Vinegar is one of the best. Vinegar lives on my stove top, right next to 2 kinds of salt and my “everyday” olive oil. There are so many to choose from. You could start a collection. Though I doubt it would ever rival mine. Unlike some silly over the top price tags you can find on olive oil. Really good vinegars can be had at reasonable price points. So splurge. Try all kinds. You deserve it.
But if this economy has you cutting back on your expenditures; then try and keep just one bottle of very good red wine vinegar in the house. I stress very good because some of those grocery store varieties can be just too astringent.
Citrus (especially lemon) is another great acid we use in cooking. Citrus is great at “brightening” almost anything. It can cut through some of those full-mouth-fatty-flavors and will add much needed balance to cloyingly sweet fruit recipes.
There are other “seasonings” besides salt and acid you can use as well. They all reach for the same effect in a recipe and you should experiment with them. Some of these ingredients are regional or unique to one style of cooking. Asian fish sauce or its Italian counterpart, Colatura di Alici are good examples of this. So is lemongrass and kaffir lime leaf.

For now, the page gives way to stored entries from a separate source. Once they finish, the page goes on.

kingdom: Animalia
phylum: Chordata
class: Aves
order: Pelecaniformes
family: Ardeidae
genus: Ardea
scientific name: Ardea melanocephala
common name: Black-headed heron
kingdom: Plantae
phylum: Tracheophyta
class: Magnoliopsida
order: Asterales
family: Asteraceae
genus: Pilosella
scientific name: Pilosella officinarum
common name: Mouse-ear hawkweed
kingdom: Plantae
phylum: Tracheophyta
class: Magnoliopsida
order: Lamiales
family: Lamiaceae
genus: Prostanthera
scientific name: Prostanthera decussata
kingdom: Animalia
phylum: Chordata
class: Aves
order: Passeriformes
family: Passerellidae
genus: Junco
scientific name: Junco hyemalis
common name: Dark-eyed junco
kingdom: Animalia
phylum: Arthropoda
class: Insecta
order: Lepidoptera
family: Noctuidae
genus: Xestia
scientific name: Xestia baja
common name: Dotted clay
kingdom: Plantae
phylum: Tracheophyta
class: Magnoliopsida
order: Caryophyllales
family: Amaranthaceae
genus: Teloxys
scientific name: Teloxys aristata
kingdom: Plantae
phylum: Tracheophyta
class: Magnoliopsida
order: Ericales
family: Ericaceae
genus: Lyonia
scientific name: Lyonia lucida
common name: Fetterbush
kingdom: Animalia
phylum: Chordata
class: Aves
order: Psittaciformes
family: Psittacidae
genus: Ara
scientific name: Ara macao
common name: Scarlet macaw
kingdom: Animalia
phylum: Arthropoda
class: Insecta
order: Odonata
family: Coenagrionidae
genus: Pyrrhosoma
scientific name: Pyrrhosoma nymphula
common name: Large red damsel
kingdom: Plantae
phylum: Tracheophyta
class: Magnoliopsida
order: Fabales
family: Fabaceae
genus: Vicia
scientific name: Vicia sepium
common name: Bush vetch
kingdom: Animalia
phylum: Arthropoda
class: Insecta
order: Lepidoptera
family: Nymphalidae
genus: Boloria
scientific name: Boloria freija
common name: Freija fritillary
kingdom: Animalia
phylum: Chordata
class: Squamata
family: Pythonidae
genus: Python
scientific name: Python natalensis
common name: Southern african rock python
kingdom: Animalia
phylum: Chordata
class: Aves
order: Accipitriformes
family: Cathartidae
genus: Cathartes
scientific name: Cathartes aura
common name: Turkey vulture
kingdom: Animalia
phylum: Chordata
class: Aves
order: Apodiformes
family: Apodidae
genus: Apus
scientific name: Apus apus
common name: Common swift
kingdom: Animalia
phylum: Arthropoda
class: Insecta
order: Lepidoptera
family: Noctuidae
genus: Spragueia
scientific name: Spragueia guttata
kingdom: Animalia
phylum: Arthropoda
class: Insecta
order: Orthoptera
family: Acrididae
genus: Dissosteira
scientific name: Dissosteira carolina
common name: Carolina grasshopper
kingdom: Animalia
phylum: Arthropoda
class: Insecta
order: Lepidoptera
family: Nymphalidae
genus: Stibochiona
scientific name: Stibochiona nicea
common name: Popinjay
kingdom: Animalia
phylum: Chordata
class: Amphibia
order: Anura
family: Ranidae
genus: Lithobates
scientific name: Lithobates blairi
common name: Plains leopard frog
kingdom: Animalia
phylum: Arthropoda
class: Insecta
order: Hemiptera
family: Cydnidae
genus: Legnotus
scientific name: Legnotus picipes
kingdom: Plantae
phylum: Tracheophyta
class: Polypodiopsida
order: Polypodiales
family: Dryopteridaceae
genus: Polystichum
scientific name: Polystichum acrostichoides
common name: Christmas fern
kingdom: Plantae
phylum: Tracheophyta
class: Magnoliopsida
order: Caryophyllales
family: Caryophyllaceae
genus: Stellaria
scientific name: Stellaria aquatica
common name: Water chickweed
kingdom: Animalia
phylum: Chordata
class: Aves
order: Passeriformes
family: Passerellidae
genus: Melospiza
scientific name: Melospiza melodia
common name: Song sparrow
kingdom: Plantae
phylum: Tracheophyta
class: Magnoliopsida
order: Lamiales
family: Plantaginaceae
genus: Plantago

There are many types of pepper (or chilies) that are very good frameworks in a dish. You can break out of stereotypes too. Ancho chili can add a depth of seasoning to decidedly North of the Border recipes.
So experiment. If you are afraid of ruining your beautiful soup with the wrong seasoning, then pull small amounts out at a time and add just a hint of whatever seasoning strikes your fancy. No harm no foul. Your soup pot stays pristine and ready for that moment when just the right seasoning makes itself known on your palate. It’s when everything comes together, and you experience that wonderful moment of taste. Ah taste!